Success in Europe with inorganic polymeric binder leads to worldwide launch

by Craig Bettenhausen
October 29, 2020 | A version of this story appeared in Volume 98, Issue 42


A photo of workers pouring a concrete slab.
Credit: Cemex
Cemex's inorganic-polymer-matrix concrete uses standard storage, mixing, and delivery equipment.

When it comes to construction, concrete is king, but making it releases a lot of CO2—around 8% of global emissions. Demand for lower carbon emissions is creating a market for concrete with a smaller carbon footprint. The concrete maker Cemex is addressing that trend with what it says is the first net-zero CO2 concrete to be available worldwide.

Concrete packs a double wallop of CO2: manufacturers first have use fuel to heat limestone to 1,300 °C, and then the conversion of CaCO3 to CaO releases CO2 as a byproduct, explains Steven J. Davis, a professor of Earth system science at the University of California, Irvine. They further heat the CaO to 1,450 °C to sinter it with other components such as gypsum to form clinker, the cement that binds standard concrete together.

Cemex’s Vertua Ultra replaces limestone-based clinker with an alkali-activated alumina-silicate polymer matrix. Preparation of the binder doesn’t require high temperatures and doesn’t release CO2, dropping its carbon footprint by 70% compared to standard concrete, says Davidé Zampini, Cemex’s head of R&D. Cemex buys carbon offsets to make the concrete 100% carbon-neutral.

“I don’t think I’ve seen anybody else offering that yet,” says Ian Riley, CEO of the World Cement Association, a trade group. Riley says most concrete makers are reducing emissions through efficiency improvements, lower-carbon fuel sources, and partial replacement of CaO with industrial waste such as fly ash. Alternative binder chemistries aren’t as common and are mostly limited to prefabricated parts.

Cemex accelerated Vertua Ultra’s global release after successful launches in France in 2018 and the UK earlier this year. It is more expensive than standard concrete, but the lower carbon emissions are worth it for some customers. Zampini also says the polymeric binder makes it more resistant to acid and heat than standard concrete, a plus for applications like sewer pipes.
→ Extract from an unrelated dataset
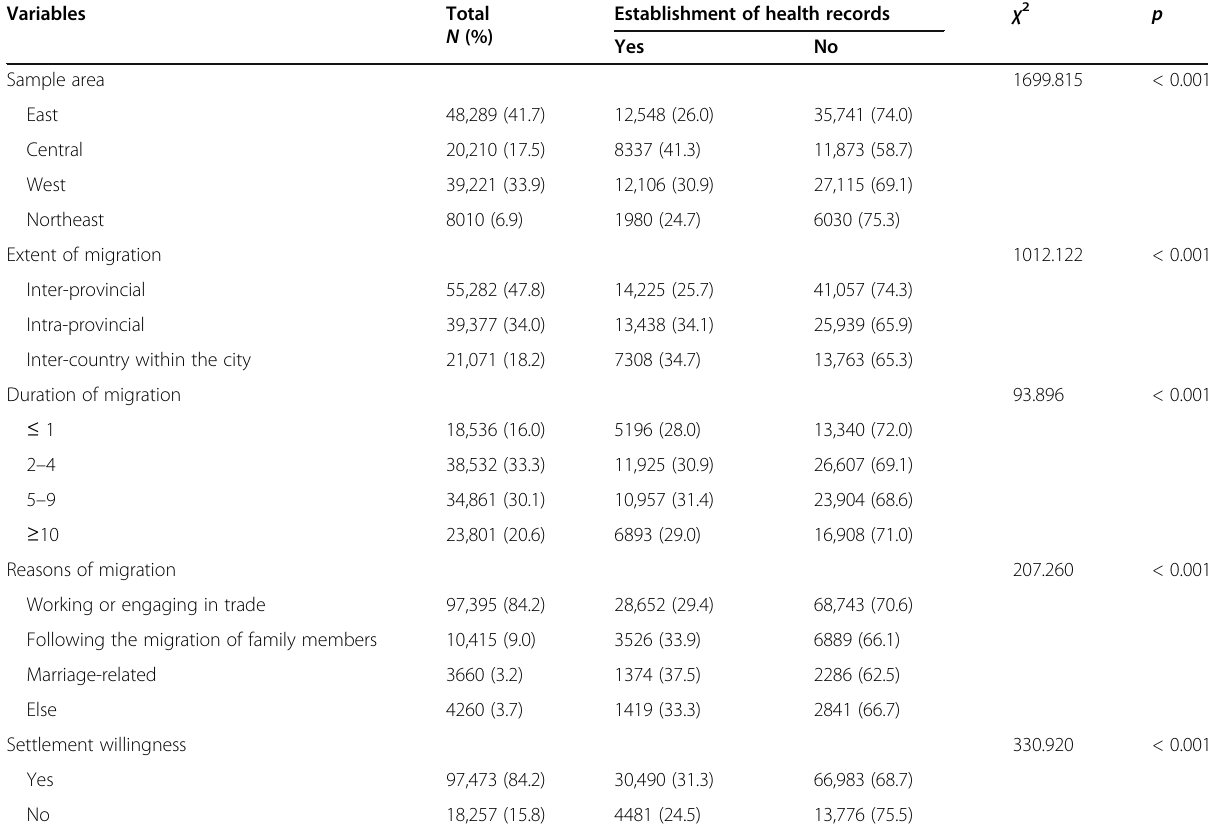
Table 2 Migration characteristics and the establishment of health records ( N = 115,730)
Jurisdictions such as Sweden, New York City, and California’s Marin County are putting policies in place to encourage low-carbon concrete, Riley says, but he’d like to see more. “I think that would accelerate change,” he says, and encourage commercialization of new cement chemistry.

Low-CO2 concrete is a growing market. In September, Amazon invested in CarbonCure Technologies as part of the online retail giant’s goal to be carbon-neutral by 2050. CarbonCure injects captured CO2 into wet concrete, which the firm says strengthens the final material. Solidia, which earlier this year expanded a partnership with the concrete maker LafargeHolcim, takes a similar approach, using captured CO2 to cure prefabricated concrete blocks and other components.